The Short Sharp Shocks two-disk set is a mixed bag of short films (ranging from fourteen to thirty-seven minutes) made to play in support of theatrical releases back when cinemas offered a programme rather than just a main feature. The nine films included span from 1949 to 1980 and all lean towards horror. The short form has both inherent advantages and disadvantages; impact isn’t dissipated by the need to elaborate on narrative incidents, but there’s little time to develop characters in depth. With few characters and limited to one or two sets, several have the feel of television dramas.
The first two, made in 1949 by Anthony Gilkison, are monologues by the great writer of horror stories Algernon Blackwood, then 80, shot on a set which looks like the sitting room of a private club. In each, Blackwood tells a ghost story in cosy surroundings, each essentially a brief uncanny anecdote rather than a fully formed narrative: in Lock Your Door, a nervous woman takes shelter in a remote cottage which is apparently haunted, while The Reformation of St Jules describes a strange religious vision on the Riviera. J.B. Williams’ The Tell-Tale Heart (1953) is similar, though more intensely dramatized as Stanley Baker recites Poe’s famous story in a stylized garret set, slipping back and forth between the writer creating the story and the protagonist going mad within it.
Theodore Zichy’s Death Was a Passenger and Portrait of a Matador (both 1958) are the most conventional films in the set, one involving a chance encounter on a train which triggers memories of a wartime incident on another train in Occupied France, the other dealing with an artist haunted by his own painting of a matador who died just after it was finished.
In Brian Cummins’ Twenty-Nine (1969) Alexis Kanner is a heavy-drinking unfaithful husband who wakes up in a strange flat, dressed in strange clothes, and desperately tries to remember what he did the previous night. There are suggestions of danger, though the final revelation dissipates them.
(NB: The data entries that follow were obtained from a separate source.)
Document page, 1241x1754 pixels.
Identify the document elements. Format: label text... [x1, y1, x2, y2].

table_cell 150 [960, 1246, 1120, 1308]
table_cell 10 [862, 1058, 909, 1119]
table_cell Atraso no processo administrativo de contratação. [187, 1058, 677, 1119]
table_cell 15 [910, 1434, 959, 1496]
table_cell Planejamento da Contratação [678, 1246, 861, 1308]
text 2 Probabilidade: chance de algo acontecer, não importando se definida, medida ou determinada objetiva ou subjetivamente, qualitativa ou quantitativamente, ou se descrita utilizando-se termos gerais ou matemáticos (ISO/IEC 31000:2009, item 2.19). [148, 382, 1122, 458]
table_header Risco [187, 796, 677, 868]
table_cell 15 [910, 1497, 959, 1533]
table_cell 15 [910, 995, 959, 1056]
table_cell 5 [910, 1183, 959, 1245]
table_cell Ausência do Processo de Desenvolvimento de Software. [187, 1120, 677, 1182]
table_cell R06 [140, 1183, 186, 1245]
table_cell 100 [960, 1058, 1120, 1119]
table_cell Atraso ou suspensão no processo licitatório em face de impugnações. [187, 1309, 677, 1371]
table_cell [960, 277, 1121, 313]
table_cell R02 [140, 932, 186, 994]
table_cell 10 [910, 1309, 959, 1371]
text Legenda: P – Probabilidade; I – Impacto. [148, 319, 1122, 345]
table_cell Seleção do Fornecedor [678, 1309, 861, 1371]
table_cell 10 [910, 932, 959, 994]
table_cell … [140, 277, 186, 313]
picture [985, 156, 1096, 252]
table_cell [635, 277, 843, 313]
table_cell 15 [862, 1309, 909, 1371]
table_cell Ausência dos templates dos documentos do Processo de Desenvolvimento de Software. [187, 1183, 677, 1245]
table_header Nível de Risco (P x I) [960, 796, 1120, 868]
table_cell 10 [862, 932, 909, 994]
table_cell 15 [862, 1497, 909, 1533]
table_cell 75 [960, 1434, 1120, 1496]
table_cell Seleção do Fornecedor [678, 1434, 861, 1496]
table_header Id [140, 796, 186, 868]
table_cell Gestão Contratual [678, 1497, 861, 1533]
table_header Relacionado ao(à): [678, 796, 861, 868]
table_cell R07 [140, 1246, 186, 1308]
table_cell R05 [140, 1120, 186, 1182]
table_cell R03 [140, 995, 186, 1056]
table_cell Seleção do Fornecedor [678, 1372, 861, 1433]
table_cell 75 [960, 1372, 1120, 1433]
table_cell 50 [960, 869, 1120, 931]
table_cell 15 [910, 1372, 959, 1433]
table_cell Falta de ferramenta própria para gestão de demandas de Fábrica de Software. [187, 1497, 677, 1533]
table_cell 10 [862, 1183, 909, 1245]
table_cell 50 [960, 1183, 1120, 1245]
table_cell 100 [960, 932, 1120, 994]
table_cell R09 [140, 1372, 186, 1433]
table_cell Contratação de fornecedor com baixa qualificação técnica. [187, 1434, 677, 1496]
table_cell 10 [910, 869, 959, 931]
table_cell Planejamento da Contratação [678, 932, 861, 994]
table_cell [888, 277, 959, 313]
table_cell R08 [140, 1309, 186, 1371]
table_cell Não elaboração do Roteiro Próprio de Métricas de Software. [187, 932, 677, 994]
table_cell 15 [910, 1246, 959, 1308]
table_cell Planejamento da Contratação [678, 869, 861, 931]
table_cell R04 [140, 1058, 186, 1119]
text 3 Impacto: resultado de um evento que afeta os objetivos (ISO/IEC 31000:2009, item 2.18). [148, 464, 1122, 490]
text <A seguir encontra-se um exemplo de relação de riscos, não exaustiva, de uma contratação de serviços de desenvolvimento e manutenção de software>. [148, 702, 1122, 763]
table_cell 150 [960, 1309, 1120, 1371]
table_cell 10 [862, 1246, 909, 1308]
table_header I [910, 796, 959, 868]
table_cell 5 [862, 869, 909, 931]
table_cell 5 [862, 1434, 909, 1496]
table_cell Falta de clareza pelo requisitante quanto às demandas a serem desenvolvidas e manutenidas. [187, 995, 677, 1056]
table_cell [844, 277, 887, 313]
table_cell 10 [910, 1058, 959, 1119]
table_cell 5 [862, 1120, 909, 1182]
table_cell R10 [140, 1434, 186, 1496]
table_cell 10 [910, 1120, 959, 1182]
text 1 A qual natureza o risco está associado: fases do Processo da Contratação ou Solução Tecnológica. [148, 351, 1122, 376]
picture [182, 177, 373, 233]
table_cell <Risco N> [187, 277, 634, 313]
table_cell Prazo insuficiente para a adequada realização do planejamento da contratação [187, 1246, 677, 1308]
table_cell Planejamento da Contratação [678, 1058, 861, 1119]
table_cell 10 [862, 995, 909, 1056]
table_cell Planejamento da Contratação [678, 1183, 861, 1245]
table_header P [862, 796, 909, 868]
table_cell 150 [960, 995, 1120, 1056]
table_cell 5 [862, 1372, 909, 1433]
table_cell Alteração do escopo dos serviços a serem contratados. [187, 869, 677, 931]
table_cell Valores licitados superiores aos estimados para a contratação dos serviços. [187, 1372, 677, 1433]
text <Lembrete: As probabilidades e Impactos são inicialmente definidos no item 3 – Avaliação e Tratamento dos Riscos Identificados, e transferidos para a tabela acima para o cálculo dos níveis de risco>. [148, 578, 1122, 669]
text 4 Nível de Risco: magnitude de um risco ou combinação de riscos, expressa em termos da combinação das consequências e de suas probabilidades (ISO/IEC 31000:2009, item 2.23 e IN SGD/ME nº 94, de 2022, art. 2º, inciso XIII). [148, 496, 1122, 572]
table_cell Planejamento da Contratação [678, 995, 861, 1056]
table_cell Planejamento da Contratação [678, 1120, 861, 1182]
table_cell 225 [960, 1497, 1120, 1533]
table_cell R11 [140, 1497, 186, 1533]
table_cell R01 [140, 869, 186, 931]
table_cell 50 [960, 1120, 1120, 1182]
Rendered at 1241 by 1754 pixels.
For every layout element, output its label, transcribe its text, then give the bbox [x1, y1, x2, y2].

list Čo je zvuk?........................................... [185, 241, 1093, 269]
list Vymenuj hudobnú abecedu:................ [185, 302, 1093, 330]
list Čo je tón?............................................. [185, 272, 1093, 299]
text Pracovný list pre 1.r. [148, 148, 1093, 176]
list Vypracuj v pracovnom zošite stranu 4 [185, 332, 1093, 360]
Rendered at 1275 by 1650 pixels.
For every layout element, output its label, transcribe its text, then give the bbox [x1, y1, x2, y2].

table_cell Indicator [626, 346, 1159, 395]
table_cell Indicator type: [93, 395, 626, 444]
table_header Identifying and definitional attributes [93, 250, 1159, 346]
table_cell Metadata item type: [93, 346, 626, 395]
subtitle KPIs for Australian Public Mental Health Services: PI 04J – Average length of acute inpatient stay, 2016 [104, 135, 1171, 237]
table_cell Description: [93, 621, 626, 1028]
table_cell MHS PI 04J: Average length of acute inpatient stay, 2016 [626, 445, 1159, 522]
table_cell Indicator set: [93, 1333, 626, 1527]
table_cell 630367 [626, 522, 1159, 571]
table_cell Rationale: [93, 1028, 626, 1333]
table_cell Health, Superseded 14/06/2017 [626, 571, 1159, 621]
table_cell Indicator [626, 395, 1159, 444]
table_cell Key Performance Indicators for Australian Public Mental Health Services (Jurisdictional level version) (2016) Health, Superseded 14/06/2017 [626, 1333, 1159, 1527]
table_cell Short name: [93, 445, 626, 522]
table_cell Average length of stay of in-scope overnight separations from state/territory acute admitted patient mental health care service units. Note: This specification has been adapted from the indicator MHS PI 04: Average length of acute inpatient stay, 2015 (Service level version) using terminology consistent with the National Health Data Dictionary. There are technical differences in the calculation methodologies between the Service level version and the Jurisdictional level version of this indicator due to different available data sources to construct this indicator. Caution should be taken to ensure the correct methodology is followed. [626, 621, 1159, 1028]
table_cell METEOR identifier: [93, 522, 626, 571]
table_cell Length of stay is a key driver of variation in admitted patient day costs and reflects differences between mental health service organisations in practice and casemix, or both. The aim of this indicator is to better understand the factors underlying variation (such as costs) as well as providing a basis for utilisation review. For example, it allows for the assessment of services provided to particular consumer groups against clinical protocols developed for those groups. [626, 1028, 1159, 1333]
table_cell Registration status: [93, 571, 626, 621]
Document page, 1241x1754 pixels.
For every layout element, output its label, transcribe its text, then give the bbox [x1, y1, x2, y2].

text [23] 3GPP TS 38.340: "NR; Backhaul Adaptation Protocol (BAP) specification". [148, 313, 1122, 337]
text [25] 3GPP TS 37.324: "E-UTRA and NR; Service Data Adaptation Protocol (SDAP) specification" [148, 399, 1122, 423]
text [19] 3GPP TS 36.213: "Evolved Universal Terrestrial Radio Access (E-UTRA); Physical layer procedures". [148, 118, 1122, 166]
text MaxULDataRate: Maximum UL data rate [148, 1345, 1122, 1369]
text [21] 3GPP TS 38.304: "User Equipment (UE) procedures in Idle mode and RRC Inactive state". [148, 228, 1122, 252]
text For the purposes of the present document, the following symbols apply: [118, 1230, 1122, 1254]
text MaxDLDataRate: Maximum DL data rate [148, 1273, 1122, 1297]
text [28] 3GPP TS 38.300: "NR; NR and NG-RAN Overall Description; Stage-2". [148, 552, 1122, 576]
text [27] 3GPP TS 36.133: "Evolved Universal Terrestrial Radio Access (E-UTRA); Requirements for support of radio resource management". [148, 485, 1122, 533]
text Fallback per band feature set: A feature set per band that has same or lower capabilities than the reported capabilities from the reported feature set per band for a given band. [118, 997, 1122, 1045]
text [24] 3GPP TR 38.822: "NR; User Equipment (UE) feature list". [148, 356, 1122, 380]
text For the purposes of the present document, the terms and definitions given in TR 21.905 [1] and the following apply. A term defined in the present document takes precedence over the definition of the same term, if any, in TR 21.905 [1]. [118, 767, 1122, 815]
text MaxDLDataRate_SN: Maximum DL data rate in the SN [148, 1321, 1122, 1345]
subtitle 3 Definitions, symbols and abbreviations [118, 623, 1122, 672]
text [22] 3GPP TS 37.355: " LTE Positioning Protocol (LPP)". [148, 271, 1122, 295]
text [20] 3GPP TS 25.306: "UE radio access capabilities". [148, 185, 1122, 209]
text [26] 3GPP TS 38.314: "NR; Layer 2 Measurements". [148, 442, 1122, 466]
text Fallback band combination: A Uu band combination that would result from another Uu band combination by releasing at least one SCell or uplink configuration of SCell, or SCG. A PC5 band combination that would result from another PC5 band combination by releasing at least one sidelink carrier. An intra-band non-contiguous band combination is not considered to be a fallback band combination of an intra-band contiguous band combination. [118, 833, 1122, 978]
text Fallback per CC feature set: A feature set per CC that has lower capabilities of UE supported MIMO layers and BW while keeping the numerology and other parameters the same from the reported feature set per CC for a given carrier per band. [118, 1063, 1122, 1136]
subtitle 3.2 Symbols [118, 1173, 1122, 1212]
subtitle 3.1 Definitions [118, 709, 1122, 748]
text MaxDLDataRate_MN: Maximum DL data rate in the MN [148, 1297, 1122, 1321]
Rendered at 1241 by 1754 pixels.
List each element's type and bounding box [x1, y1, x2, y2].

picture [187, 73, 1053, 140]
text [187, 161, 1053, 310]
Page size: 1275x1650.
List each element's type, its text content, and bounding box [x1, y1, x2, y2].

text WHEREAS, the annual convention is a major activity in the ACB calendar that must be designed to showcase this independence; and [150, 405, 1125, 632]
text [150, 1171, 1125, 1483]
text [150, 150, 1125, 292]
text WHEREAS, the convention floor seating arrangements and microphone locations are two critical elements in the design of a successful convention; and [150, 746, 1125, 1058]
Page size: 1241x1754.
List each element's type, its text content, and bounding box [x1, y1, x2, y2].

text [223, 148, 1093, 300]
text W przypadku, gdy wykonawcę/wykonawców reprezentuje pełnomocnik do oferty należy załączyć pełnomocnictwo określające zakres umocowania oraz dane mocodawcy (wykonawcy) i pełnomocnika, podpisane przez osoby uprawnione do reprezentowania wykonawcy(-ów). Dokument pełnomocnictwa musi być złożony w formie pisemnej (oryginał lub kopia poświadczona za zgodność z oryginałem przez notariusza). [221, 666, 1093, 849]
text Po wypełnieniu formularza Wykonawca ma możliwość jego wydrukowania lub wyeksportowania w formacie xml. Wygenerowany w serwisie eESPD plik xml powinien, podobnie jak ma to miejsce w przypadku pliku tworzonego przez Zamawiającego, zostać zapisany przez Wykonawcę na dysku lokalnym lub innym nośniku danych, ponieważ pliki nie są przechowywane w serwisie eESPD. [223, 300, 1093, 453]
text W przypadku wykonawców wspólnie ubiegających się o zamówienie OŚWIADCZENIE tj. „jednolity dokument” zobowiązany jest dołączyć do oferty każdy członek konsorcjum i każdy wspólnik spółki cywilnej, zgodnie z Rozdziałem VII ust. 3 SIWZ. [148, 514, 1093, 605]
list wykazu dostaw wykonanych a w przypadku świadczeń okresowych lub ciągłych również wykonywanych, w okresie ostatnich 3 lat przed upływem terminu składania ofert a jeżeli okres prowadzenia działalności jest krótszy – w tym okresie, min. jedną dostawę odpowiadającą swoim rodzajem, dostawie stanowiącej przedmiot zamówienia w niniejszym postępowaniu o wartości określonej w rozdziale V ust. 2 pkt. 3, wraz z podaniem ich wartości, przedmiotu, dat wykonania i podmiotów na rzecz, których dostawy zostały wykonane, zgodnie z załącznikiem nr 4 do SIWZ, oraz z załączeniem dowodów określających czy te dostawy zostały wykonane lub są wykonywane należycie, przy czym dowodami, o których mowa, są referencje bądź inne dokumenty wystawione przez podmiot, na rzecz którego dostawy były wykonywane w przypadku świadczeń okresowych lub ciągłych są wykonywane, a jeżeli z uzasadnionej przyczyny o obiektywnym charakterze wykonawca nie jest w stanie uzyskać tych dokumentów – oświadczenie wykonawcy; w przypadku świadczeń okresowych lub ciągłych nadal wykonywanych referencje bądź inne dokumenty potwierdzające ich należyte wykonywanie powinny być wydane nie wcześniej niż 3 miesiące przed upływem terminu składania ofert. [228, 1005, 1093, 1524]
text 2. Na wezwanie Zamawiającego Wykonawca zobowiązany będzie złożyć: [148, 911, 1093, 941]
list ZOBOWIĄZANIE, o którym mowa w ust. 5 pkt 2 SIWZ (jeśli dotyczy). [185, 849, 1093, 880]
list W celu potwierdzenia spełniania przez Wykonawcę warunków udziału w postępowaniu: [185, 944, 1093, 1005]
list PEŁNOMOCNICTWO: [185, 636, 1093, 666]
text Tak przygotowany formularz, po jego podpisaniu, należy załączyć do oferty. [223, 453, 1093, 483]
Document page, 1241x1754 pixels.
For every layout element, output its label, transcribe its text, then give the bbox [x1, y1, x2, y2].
The longest film is also the most overtly exploitative. Derek Robbins’ The Sex Victims (1973) promises sleaze and provides a certain amount of nudity as a truck driver on a country road sees a naked woman on horseback riding into nearby woods and pursues her. A sexual encounter takes on disconcerting undertones, with the woman seeming to be the ghost of someone raped and murdered in the woods.
Lindsey C. Vickers’ The Lake (1978) is a conventional horror story about a young couple who make the mistake of having a picnic by a lake near a house where a violent crime once occurred. As the afternoon unfolds, a malevolent force attacks them. They’ve done nothing to deserve what happens so the film has an arbitrary cruelty about it.
Finally, Nigel Finch’s The Errand (1980) was written and produced by prolific horror film writer David McGillivray (perhaps best known for the scripts he wrote for Pete Walker). In a dystopian alternate England, a young soldier is sent on a mission with unclear purpose and finds himself at the mercy of the various people he encounters, ultimately discovering that the mission is intended to lead to his own death.
Overall an uneven collection, but the BFI has packed the disks with interview extras: Twenty-Nine producer Peter Shillingford (42 minutes) and script supervisor Renee Glynne (15 minutes); Kate Lees of Adelphi Films (37 minutes) on the family business and the rediscovery of the long-thought-lost Tell-Tale Heart; co-star of The Lake Julie Peasgood (18 minutes); and most entertaining, David McGillivray (43 minutes) on his career and his first producing effort on The Errand.